How to complete this task: The reply should hold every record, copied exactly.
(Records shown Opens)
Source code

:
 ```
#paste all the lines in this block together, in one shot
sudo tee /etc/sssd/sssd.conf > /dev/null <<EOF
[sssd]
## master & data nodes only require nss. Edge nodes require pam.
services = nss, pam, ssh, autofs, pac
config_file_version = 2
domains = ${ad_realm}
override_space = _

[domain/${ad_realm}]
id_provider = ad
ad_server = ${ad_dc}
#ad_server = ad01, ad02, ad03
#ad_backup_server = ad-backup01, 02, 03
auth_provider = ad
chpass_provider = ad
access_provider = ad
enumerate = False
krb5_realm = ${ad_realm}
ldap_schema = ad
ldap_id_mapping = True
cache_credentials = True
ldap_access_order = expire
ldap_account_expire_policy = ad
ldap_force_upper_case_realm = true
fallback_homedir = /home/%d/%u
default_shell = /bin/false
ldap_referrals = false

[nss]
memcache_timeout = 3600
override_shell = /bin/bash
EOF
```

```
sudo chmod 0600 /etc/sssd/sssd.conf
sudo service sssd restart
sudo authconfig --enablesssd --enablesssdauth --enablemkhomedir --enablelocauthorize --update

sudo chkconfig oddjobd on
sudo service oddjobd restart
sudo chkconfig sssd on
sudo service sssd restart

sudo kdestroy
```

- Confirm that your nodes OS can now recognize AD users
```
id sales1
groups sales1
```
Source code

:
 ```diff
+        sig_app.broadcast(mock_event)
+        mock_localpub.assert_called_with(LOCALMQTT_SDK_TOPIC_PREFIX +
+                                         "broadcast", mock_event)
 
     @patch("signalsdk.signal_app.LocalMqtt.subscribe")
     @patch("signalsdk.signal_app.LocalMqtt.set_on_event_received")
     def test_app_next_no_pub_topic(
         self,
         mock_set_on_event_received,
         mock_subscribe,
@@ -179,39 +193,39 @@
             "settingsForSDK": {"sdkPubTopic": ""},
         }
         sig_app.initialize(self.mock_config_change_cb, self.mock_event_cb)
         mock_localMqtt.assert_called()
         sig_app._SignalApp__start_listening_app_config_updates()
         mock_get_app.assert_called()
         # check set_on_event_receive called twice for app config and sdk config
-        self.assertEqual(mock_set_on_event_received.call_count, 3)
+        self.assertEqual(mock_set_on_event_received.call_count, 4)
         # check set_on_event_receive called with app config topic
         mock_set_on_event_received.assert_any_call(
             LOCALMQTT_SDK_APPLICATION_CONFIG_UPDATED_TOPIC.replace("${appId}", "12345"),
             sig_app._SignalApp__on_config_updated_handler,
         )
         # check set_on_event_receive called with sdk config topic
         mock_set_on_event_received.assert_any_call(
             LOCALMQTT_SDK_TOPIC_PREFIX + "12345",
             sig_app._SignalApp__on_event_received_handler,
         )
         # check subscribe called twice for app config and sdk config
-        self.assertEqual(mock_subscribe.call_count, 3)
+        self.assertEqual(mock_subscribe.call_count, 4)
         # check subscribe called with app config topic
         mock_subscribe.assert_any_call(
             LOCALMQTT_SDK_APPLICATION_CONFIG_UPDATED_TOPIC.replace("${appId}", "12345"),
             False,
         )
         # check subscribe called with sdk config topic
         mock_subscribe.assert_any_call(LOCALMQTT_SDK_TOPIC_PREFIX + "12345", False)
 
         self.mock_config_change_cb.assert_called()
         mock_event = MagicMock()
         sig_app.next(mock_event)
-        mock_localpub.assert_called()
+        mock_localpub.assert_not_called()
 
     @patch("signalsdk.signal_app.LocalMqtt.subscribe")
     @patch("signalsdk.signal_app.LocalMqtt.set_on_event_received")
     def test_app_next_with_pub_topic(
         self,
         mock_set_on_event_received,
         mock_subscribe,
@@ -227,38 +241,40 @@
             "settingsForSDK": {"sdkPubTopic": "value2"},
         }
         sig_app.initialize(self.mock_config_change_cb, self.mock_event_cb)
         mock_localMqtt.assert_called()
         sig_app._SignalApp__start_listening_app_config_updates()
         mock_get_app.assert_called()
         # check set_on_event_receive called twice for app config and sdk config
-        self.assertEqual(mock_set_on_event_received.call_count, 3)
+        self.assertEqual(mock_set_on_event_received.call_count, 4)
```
(Records shown Closes)
Answer box:
Source code

:
 ```
#paste all the lines in this block together, in one shot
sudo tee /etc/sssd/sssd.conf > /dev/null <<EOF
[sssd]
## master & data nodes only require nss. Edge nodes require pam.
services = nss, pam, ssh, autofs, pac
config_file_version = 2
domains = ${ad_realm}
override_space = _

[domain/${ad_realm}]
id_provider = ad
ad_server = ${ad_dc}
#ad_server = ad01, ad02, ad03
#ad_backup_server = ad-backup01, 02, 03
auth_provider = ad
chpass_provider = ad
access_provider = ad
enumerate = False
krb5_realm = ${ad_realm}
ldap_schema = ad
ldap_id_mapping = True
cache_credentials = True
ldap_access_order = expire
ldap_account_expire_policy = ad
ldap_force_upper_case_realm = true
fallback_homedir = /home/%d/%u
default_shell = /bin/false
ldap_referrals = false

[nss]
memcache_timeout = 3600
override_shell = /bin/bash
EOF
```

```
sudo chmod 0600 /etc/sssd/sssd.conf
sudo service sssd restart
sudo authconfig --enablesssd --enablesssdauth --enablemkhomedir --enablelocauthorize --update

sudo chkconfig oddjobd on
sudo service oddjobd restart
sudo chkconfig sssd on
sudo service sssd restart

sudo kdestroy
```

- Confirm that your nodes OS can now recognize AD users
```
id sales1
groups sales1
```
Source code

:
 ```diff
+        sig_app.broadcast(mock_event)
+        mock_localpub.assert_called_with(LOCALMQTT_SDK_TOPIC_PREFIX +
+                                         "broadcast", mock_event)
 
     @patch("signalsdk.signal_app.LocalMqtt.subscribe")
     @patch("signalsdk.signal_app.LocalMqtt.set_on_event_received")
     def test_app_next_no_pub_topic(
         self,
         mock_set_on_event_received,
         mock_subscribe,
@@ -179,39 +193,39 @@
             "settingsForSDK": {"sdkPubTopic": ""},
         }
         sig_app.initialize(self.mock_config_change_cb, self.mock_event_cb)
         mock_localMqtt.assert_called()
         sig_app._SignalApp__start_listening_app_config_updates()
         mock_get_app.assert_called()
         # check set_on_event_receive called twice for app config and sdk config
-        self.assertEqual(mock_set_on_event_received.call_count, 3)
+        self.assertEqual(mock_set_on_event_received.call_count, 4)
         # check set_on_event_receive called with app config topic
         mock_set_on_event_received.assert_any_call(
             LOCALMQTT_SDK_APPLICATION_CONFIG_UPDATED_TOPIC.replace("${appId}", "12345"),
             sig_app._SignalApp__on_config_updated_handler,
         )
         # check set_on_event_receive called with sdk config topic
         mock_set_on_event_received.assert_any_call(
             LOCALMQTT_SDK_TOPIC_PREFIX + "12345",
             sig_app._SignalApp__on_event_received_handler,
         )
         # check subscribe called twice for app config and sdk config
-        self.assertEqual(mock_subscribe.call_count, 3)
+        self.assertEqual(mock_subscribe.call_count, 4)
         # check subscribe called with app config topic
         mock_subscribe.assert_any_call(
             LOCALMQTT_SDK_APPLICATION_CONFIG_UPDATED_TOPIC.replace("${appId}", "12345"),
             False,
         )
         # check subscribe called with sdk config topic
         mock_subscribe.assert_any_call(LOCALMQTT_SDK_TOPIC_PREFIX + "12345", False)
 
         self.mock_config_change_cb.assert_called()
         mock_event = MagicMock()
         sig_app.next(mock_event)
-        mock_localpub.assert_called()
+        mock_localpub.assert_not_called()
 
     @patch("signalsdk.signal_app.LocalMqtt.subscribe")
     @patch("signalsdk.signal_app.LocalMqtt.set_on_event_received")
     def test_app_next_with_pub_topic(
         self,
         mock_set_on_event_received,
         mock_subscribe,
@@ -227,38 +241,40 @@
             "settingsForSDK": {"sdkPubTopic": "value2"},
         }
         sig_app.initialize(self.mock_config_change_cb, self.mock_event_cb)
         mock_localMqtt.assert_called()
         sig_app._SignalApp__start_listening_app_config_updates()
         mock_get_app.assert_called()
         # check set_on_event_receive called twice for app config and sdk config
-        self.assertEqual(mock_set_on_event_received.call_count, 3)
+        self.assertEqual(mock_set_on_event_received.call_count, 4)
```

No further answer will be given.